A pure substance refers to an element or compound that has no component of another compound or element. The pure substances consist of a single type of atom or molecule. Hydrogen gas and pure iron are examples of pure substances. Hydrogen is made up of hydrogen atoms only while iron consists only of iron atoms. Mixing two pure substances produces a mixture. To separate the two, scientists use a method known as filtration. The mixtures can be homogeneous or heterogeneous. The measure used to determine how much a substance can be defined as purity. In addition to hydrogen and iron, other pure substances include gold, diamonds, sugar and sodium bicarbonate.

The identification of a pure substance

There are four distinct ways to determine the purity of a substance: boiling points, melting points, electrical conductivity and chemical reactions. When a pure substance is exposed to a specific temperature condition, the environment and pressure are able to undergo definite changes that are unique and recognizable. Pure substances have a specific boiling point and a specific melting point. As for the electrical conductivity, the copper used in electrical connections must be pure. A substance like purely liquid water is a very poor conductor of electricity due to the lack of electrolytes that contribute to the conduction of electricity. During chemical reactions, pure substances form predictable products over and over again.

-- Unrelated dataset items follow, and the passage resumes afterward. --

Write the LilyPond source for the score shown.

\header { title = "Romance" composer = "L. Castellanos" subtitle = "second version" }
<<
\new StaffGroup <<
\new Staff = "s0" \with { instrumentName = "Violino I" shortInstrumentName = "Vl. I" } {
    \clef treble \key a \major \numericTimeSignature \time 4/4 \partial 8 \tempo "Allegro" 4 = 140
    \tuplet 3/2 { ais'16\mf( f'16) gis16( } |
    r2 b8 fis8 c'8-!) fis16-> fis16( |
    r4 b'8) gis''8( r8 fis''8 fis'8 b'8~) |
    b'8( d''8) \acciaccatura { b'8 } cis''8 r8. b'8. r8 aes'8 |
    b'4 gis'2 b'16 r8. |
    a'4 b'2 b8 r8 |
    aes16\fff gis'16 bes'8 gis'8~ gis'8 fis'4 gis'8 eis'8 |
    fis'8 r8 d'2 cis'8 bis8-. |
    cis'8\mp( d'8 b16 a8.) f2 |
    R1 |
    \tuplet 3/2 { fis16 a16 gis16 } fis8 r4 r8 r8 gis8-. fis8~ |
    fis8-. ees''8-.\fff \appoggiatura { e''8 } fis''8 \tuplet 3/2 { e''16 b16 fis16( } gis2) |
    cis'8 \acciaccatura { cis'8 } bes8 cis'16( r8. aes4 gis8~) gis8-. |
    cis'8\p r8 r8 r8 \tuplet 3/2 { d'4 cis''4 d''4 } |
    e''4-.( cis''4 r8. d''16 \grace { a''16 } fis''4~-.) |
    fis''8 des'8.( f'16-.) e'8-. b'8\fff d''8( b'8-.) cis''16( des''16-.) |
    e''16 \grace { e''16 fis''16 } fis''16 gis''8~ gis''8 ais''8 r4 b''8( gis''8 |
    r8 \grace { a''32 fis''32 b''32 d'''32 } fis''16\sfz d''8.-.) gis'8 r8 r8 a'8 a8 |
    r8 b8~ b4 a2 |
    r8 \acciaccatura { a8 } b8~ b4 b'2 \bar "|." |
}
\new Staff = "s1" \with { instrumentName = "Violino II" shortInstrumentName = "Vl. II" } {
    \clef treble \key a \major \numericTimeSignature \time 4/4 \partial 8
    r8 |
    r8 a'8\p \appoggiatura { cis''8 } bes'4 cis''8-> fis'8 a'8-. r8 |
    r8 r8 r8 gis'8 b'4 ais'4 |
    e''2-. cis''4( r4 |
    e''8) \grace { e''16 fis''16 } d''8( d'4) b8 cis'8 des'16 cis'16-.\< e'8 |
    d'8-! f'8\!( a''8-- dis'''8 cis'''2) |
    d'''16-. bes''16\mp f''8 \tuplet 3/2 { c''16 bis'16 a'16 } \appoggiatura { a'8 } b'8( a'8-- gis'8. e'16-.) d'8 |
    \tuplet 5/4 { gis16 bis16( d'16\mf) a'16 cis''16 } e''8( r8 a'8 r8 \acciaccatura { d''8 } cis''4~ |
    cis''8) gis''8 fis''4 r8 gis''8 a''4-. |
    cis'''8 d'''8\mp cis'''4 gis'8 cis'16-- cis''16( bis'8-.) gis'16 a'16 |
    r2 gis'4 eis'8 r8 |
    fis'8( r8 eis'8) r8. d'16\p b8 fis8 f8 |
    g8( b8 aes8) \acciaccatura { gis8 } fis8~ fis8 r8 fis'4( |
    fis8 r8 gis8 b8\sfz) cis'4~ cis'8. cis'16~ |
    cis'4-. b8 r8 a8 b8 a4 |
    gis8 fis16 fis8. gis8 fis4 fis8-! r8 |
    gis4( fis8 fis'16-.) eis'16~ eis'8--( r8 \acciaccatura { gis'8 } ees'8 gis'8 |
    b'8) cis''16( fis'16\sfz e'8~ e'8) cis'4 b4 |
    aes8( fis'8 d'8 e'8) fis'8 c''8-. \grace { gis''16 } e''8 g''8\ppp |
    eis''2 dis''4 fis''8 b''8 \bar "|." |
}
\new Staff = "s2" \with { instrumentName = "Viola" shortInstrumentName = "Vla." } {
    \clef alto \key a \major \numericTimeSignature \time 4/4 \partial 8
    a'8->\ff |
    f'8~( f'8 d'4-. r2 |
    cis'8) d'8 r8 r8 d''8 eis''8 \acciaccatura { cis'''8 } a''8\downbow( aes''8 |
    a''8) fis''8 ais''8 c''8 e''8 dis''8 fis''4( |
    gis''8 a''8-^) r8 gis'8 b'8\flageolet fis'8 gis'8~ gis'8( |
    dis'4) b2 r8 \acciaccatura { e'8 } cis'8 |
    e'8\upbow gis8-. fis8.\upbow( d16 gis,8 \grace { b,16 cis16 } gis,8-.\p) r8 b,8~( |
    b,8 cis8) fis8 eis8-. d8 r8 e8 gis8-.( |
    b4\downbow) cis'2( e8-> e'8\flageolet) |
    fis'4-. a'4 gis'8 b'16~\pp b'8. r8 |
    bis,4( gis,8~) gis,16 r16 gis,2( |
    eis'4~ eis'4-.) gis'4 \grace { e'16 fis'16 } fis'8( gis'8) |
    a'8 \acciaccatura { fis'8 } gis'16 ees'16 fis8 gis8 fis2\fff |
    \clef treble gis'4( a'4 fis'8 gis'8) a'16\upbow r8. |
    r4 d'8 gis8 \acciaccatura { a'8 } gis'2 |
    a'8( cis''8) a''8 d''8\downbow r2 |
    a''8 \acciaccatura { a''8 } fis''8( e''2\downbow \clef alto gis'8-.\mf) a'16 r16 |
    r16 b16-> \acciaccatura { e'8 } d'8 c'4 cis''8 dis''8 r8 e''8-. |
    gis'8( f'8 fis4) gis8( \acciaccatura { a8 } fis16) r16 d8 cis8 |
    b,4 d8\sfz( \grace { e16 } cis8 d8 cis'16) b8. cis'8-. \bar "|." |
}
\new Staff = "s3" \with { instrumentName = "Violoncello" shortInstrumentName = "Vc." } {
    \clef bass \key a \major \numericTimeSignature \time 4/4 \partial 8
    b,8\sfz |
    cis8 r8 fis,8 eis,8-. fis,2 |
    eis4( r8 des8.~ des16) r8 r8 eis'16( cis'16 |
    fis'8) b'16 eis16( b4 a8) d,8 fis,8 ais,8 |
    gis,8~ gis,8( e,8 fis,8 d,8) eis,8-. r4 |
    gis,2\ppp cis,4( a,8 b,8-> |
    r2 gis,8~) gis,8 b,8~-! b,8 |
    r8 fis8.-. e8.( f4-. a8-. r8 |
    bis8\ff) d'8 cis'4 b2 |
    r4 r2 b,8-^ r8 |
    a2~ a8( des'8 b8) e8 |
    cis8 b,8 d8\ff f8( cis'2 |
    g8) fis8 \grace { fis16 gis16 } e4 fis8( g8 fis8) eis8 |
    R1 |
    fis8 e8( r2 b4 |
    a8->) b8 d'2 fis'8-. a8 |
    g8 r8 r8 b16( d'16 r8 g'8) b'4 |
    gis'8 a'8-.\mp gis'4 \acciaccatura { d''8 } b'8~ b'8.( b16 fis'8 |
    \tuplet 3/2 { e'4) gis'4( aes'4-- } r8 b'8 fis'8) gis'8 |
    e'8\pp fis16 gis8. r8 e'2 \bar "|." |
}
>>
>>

Degree of purity of a substance

The degree of purity of a substance is only a measure of the extent to which impure substances are present in a substance. It is now clear that a change in characteristics such as boiling points, however slight, is an indication of the presence of some other substance in that substance. Substances that interfere with the purity of a substance are called impurities. Water, for example, has a boiling point of 100 ° C and a melting point of 0 ° C. Any change in these values ​​denotes the presence of an impurity. The melting point of a substance should always be similar to its freezing point. When there is a variation, impurities should be suspected. The melting and boiling points of pure substances are always clear.

Effects of impurities on pure substances

There are four properties that impurities exude on pure substances. The properties are collectively called colligative properties. The impurities increase the boiling point of a substance, lower its freezing point, decrease the vapor pressure or cause the fluid to exert a greater osmotic pressure. If mixed with other substances, the freezing point of the water drops. This principle helps to cool various substances at temperatures below the freezing point of water. Another application of the phenomenon of impurities is in areas that experience very low temperatures during the winter. Salts spread on the roads to increase the melting of ice. Moreover, the seas, due to their brackish nature, they are not able to freeze even when other water bodies freeze due to very low temperatures. Thus, the knowledge of the pure substance is fundamental in thermodynamics, in chemical reactions and in typical daily life.